本研究はJSPSの支援を受けて実施された。

A bivalent outer membrane vesicle-based intranasal vaccine to prevent infection of periodontopathic bacteria

Ryoma Nakao, Satoru Hirayama, Takehiro Yamaguchi, Hidenobu Senpuku, Hideki Hasegawa, Tadaki Suzuki, Yukihiro Akeda, Makoto Ohnishi.

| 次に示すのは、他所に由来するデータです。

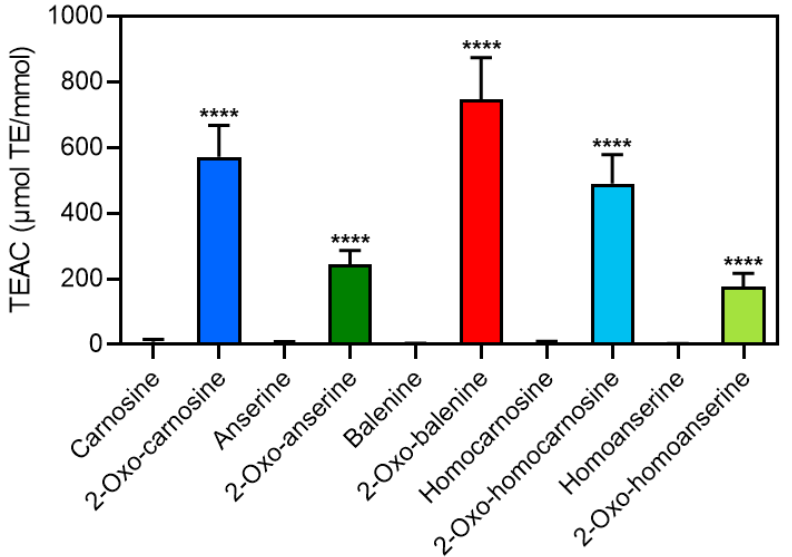
Figure 3. Antioxidant capacity of 2-oxo-IDPs and IDPs. Antioxidant capacity of 2-oxo-IDPs and IDPs were evaluated by DPPH radical scavenging assay. Data are expressed as Trolox equivalent antioxidant capacity (TEAC): µmol Trolox equivalent (TE) per mmol samples. Data are presented as means ± standard deviation (SD) ( n > 6). **** p < 0.0001 versus the corresponding IDPs, compared using unpaired Student’s t test.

 Vaccine, 2023 Jun 9; S0264-410X(23)00619-9. doi: 10.1016/j.vaccine.2023.05.058

歯周病の制圧は、有史以来人類の願いである。本論文では、歯周病原細菌P. gingivalis (Pg) とA. actinomycetemcomitans (Aa) が放出する外膜小胞 (OMVs) による経鼻ワクチンの効果と安全性について、マウスモデル等で検討を行なった。Pg OMVsはAa OMVsと較べ内毒素活性・免疫誘導活性が弱く単体ではワクチンとして機能しないが、Pg とAaの両方のOMVs (二価ワクチン) を経鼻投与することで、両菌に対する特異的な血清IgGと唾液IgAが強く誘導された。口腔感染実験では、二価ワクチンを投与するとPgとAaの口腔内菌数は有意に減少した。また、二価ワクチンのマウス脳内攻撃による中枢神経系毒性は認められなかった。二価OMVsワクチンの経鼻投与で口腔からPg やAaを排除できる可能性が示された。

本研究はJSPS、AMEDの支援を受けて実施された。

Saturation time of exposure interval for cross-neutralization response to SARS-CoV-2: implications for vaccine dose interval

Sho Miyamoto, Yudai Kuroda, Takayuki Kanno, Akira Ueno, Nozomi Shiwa-Sudo, Naoko Iwata-Yoshikawa, Yusuke Sakai, Noriyo Nagata, Takeshi Arashiro, Akira Ainai, Saya Moriyama, Noriko Kishida, Shinji Watanabe, Kiyoko Nojima, Yohei Seki, Takuo Mizukami, Hideki Hasegawa, Hideki Ebihara, Shuetsu Fukushi, Yoshimasa Takahashi, Maeda Ken, Tadaki Suzuki.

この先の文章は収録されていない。